Last week I met with my friend Ira, who is a senior vice president of human resources. We talked about business writing and about the errors that fill email.
Here’s one of Ira’s thoughts:
We put our name on what we are proud of. Is that why people are comfortable making mistakes in email–because they don’t actually sign their names to it?
I believe he’s right. I believe that if we had to print each email message on letterhead, grab an ink pen, and then add our signature, we would be much more careful. We would do more than a quick grammar- and spell-check. We would probably confirm the spelling of the other person’s name, capitalize our own name at the end of the message, cut the first two unrelated sentences, make sure the address was correct, and proofread carefully.
You may be wondering “Why would we need to do that? Email is much more informal.”

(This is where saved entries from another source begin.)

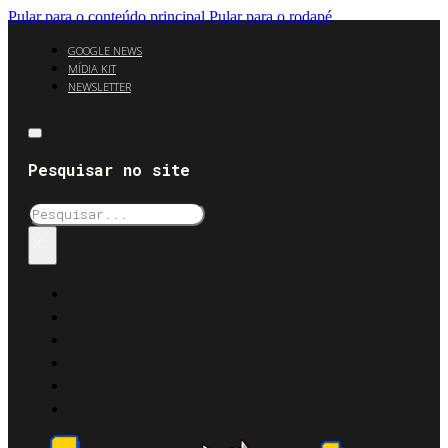
Pular para o conteúdo principal
Pular para o rodapé
GOOGLE NEWS
MÍDIA KIT
NEWSLETTER
Pesquisar no site
Pesquisar
×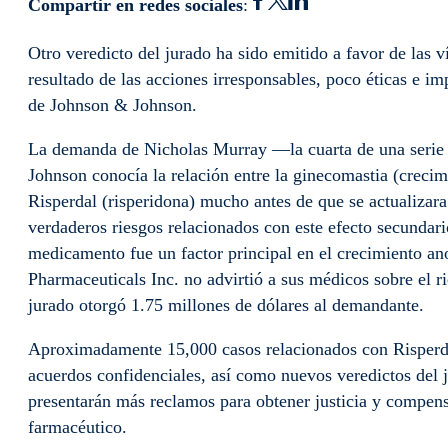
Compartir en redes sociales
:
Otro veredicto del jurado ha sido emitido a favor de las
resultado de las acciones irresponsables, poco éticas e i
de Johnson & Johnson.
La demanda de Nicholas Murray —la cuarta de una serie
Johnson conocía la relación entre la ginecomastia (creci
Risperdal (risperidona) mucho antes de que se actualizara
verdaderos riesgos relacionados con este efecto secundari
medicamento fue un factor principal en el crecimiento a
Pharmaceuticals Inc. no advirtió a sus médicos sobre el r
jurado otorgó 1.75 millones de dólares al demandante.
Aproximadamente 15,000 casos relacionados con Risperdal
acuerdos confidenciales, así como nuevos veredictos del j
presentarán más reclamos para obtener justicia y compensa
farmacéutico.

But plenty of email is not informal. I receive contracts, requests for proposals, recommendations, requests, and other formal communications through email. If you work in a large company, your situation is probably the same.
Even “informal” email often has a formal context. It may be a tiny communication in a huge project, bid, program, procedure, grievance, schedule, proposal, lawsuit, official record, etc. Because of the context, even a quick two-sentence message can be more formal than it seems.
And even if it is informal, should informal be incorrect? Incoherent? I don’t think so. What’s your view?
Let’s pretend that we are putting our signature on every email. Let’s imagine that each message matters. Let’s act as if each email we send reflects something about who we are . . . because it does, doesn’t it?